SLURM on Denovo
Denovo is the test cluster for Genepool, and gives a picture of what we would like Genepool to become. This page contains useful information about running jobs using SLURM on this cluster.
Using SLURM on Denovo/Genepool
|Genepool UGE command||SLURM equivalent||Description|
|qsub yourscript.sh||sbatch yourscript.sh||Submit the shell script "yourscript.sh" as a job|
|qlogin||salloc -> ssh||
Start an interactive session. On SLURM, salloc creates a node allocation, and you'll then need to ssh into the node (or one of the nodes) you were allocated. (Note that on Cori and Edison, salloc is a wrapper script that automatically logs you into the first of the nodes you were allocated. We intend to implement this in the future on Genepool/Denovo.)
|qs||squeue||View jobs running on the cluster. Uses a cached dataset, and can be utilized with scripts. "squeue --help" will provide a full list of options.|
|qstat||Provides current, immediate info on running jobs. Is not cached, and should NOT be used with scripts.|
|qhold <jobnumber>||scontrol hold <jobnumber>||Hold a specific job|
|qrls <jobnumber>||scontrol release <jobnumber>||Release a specific job|
|qhost||sinfo||Get information on the configuration of the cluster. "sinfo --help" provides a full list of options|
|scontrol show <ENTITY>||"scontrol show <ENTITY>" also provides detailed info about various cluster configuration. For example "scontrol show partitions" or "scontrol show nodes". See "scontrol show --help" for a full list of options.|
Guide to scheduler options. These options can be placed in the submission command, or the shell script header.

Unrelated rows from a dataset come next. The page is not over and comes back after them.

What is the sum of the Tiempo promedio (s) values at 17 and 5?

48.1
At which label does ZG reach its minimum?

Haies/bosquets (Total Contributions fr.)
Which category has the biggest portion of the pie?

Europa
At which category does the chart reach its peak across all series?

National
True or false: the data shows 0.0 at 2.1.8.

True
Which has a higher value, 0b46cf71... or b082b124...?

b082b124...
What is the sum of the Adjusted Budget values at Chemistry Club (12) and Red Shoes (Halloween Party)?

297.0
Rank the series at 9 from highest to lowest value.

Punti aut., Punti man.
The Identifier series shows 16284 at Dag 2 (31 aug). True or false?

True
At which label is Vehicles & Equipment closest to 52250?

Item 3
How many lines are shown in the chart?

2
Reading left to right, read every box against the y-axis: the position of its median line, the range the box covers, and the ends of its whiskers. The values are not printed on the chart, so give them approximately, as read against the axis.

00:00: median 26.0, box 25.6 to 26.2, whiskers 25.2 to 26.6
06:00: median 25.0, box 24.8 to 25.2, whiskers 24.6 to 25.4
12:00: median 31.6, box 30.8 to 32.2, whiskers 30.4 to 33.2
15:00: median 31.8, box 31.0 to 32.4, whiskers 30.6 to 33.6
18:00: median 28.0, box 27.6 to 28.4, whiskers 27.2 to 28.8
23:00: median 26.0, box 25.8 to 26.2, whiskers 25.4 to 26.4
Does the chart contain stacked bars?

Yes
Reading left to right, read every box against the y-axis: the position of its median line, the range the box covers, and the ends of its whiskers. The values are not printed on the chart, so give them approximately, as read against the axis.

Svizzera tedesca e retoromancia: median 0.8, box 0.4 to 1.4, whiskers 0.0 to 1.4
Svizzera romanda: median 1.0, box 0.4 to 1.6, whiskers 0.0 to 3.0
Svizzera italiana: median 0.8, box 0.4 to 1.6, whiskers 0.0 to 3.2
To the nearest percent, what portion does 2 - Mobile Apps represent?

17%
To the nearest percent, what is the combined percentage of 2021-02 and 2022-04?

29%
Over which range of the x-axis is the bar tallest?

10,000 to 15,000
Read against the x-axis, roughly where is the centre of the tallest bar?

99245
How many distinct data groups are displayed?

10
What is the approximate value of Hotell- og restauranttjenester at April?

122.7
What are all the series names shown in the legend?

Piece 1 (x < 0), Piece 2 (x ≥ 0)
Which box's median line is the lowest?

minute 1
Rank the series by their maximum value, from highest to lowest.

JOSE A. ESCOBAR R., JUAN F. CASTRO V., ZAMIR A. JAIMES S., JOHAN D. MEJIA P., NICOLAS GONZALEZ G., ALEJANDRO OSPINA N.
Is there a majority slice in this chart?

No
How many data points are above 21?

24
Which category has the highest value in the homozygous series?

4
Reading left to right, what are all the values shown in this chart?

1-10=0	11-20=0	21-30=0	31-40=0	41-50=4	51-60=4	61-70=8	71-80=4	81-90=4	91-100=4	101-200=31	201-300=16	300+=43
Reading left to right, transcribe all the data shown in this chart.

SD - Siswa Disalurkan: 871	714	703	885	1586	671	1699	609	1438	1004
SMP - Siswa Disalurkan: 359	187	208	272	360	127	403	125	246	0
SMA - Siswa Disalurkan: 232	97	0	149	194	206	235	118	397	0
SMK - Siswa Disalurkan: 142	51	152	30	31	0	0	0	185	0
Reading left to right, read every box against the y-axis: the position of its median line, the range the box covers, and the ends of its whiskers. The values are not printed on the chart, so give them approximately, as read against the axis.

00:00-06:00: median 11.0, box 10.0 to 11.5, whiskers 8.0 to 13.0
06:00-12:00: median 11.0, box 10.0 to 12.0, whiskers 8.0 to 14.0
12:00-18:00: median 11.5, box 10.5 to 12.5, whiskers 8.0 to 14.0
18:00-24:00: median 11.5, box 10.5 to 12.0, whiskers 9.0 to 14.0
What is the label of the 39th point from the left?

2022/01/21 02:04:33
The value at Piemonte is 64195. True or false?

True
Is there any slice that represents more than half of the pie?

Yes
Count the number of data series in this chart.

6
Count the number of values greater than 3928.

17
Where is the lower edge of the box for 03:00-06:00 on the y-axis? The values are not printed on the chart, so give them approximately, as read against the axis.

|UGE option||SLURM equivalent||Description|
|-q <queue>||-p <queue>||In SLURM queues are referred to as partitions, and are functionally similar.|
|-N <count>||Number of nodes requested. (In UGE, you would request a total number of cpus, and UGE would allocate an appropriate number of nodes to fill the request, so this option was not available.)|
|-pe <options>||-n <count>||Number of cpus requested per node. ***Be careful if requesting values for both -N and -n (they are multiplicative!!!).|
|-l h_rt=<seconds>||-t <h:min:sec>||Hard run time limit. Note that in SLURM, "-t 30" is requesting 30 seconds of run time.|
|-l mem_free=<value>||--mem=<value>||Minimum amount of memory, with units. For example: --mem=120G|
|-l ram.c=<value>||--mem-per-cpu=<value>||Minimum amount of memory per cpu with units. For example: --mem-per-cpu=5G|
|-o <filename>||-o <filename>||Standard output filename|
|-e <filename>||-e <filename>||Standard error filename|
|-m abe||--mail-type=<event>||Send email message on events. In SLURM, <event> can be BEGIN, END, FAIL, or ALL|
|-M <email address>||--mail-user=<email address>||Send event message to <email address>|
|-P <project>||--wckey=<project>||Project under which to charge the job.|
Denovo's Queues and Structure
Denovo's configuration is under frequent change as we test, and are not likely to be reflective of the future configuration of Genepool.
Partitions: At this time, Denovo uses a single partition, named "production".
Job limits: 48h walltime limit. No job submission limit.
|Node type||Count||Configuration||Host IDs|
|Login nodes||2||16 cores, 128 GB||mc1212, mc1215|
|Compute nodes||6||16 cores, 128 GB||mc1211,mc1213,mc1214,mc1216-18|